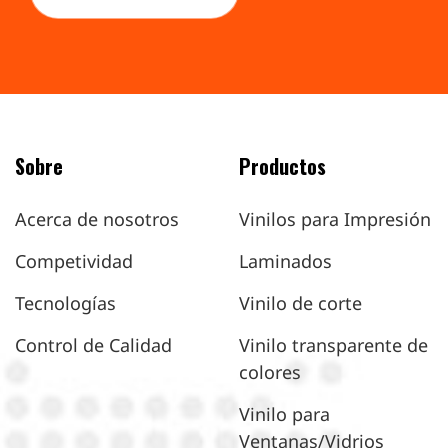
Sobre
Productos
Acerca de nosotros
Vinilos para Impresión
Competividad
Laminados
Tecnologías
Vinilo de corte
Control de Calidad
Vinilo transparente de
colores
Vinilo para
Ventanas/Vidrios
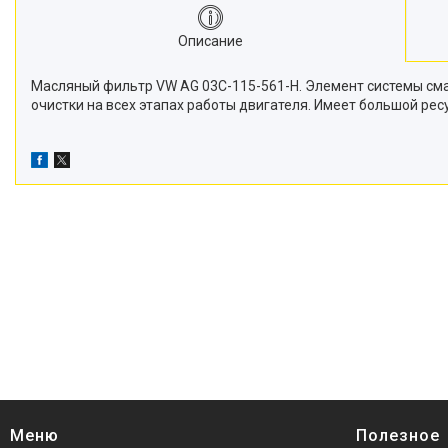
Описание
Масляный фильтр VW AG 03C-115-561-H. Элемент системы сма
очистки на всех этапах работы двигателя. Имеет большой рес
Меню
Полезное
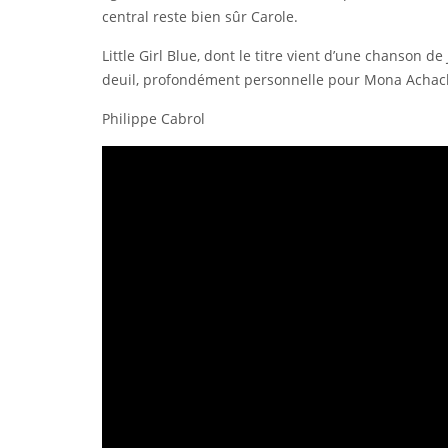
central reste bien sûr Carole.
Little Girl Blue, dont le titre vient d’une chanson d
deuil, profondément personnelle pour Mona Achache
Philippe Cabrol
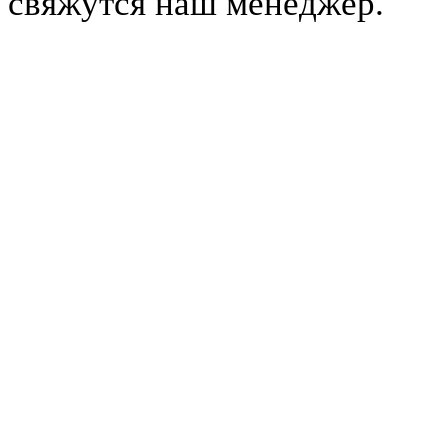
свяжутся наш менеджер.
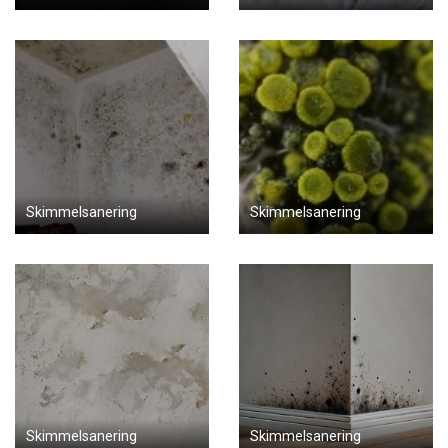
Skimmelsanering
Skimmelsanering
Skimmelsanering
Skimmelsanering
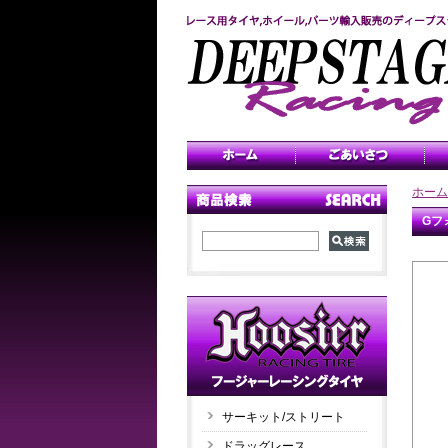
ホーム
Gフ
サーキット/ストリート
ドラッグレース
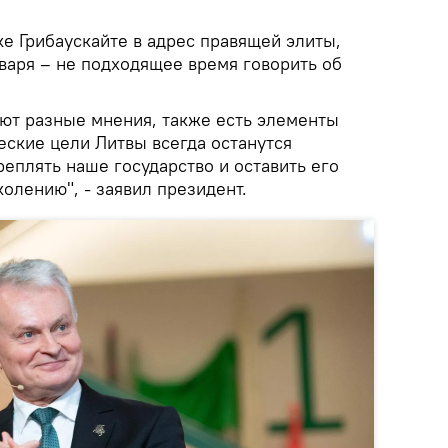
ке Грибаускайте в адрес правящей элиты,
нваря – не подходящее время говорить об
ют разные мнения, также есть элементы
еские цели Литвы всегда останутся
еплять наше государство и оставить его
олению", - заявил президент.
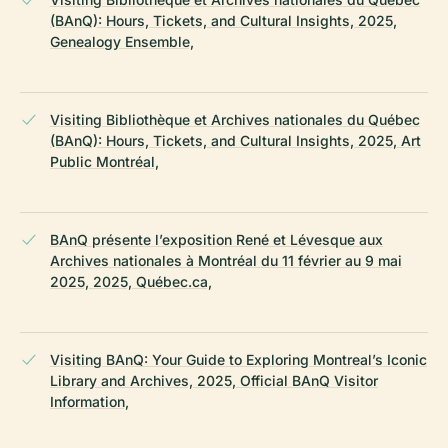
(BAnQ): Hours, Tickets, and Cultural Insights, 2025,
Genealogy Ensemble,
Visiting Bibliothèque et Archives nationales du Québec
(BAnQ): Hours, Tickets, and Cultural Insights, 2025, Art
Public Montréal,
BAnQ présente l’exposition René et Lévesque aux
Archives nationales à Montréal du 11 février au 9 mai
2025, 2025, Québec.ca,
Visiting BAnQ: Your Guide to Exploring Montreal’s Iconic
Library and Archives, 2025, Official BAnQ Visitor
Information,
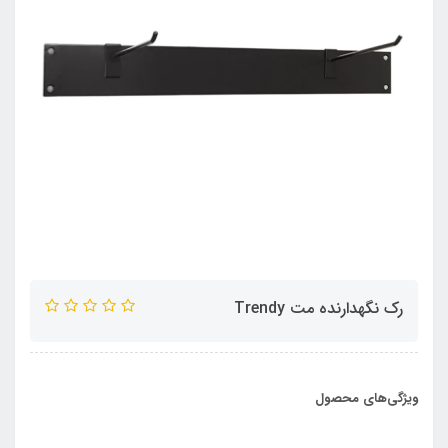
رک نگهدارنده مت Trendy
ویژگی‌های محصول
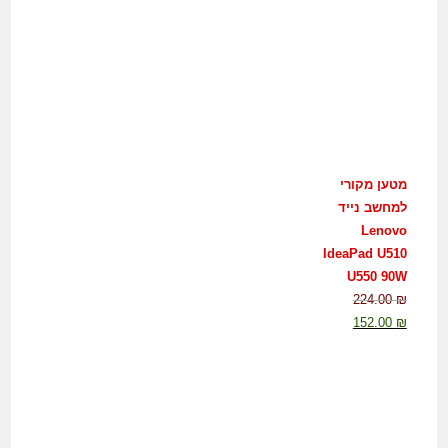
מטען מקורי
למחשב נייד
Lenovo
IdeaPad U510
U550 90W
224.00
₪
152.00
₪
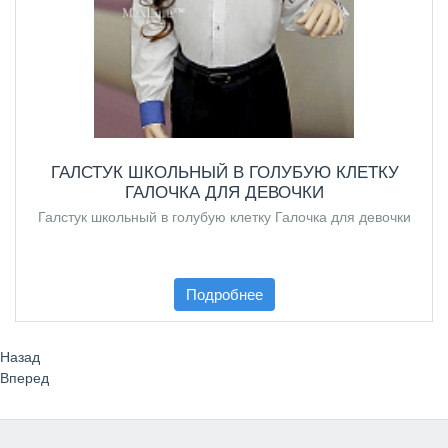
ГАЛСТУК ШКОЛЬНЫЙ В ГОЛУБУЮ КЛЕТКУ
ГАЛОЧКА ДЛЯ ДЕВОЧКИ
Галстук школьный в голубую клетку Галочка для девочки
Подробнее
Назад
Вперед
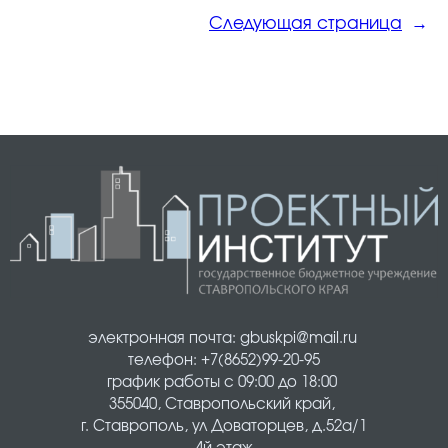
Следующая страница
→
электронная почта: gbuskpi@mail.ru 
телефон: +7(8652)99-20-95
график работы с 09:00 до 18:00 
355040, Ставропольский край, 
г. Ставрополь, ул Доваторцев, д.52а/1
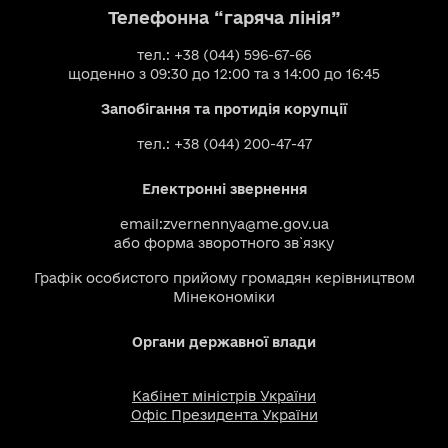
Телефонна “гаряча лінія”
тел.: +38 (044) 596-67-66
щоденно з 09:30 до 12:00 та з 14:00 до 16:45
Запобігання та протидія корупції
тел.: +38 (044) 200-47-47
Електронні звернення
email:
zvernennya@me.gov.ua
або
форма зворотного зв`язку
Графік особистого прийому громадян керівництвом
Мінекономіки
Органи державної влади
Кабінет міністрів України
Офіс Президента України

Written task:
Count the lines of the listing that contain the word "para", and give only the number.

Result:
2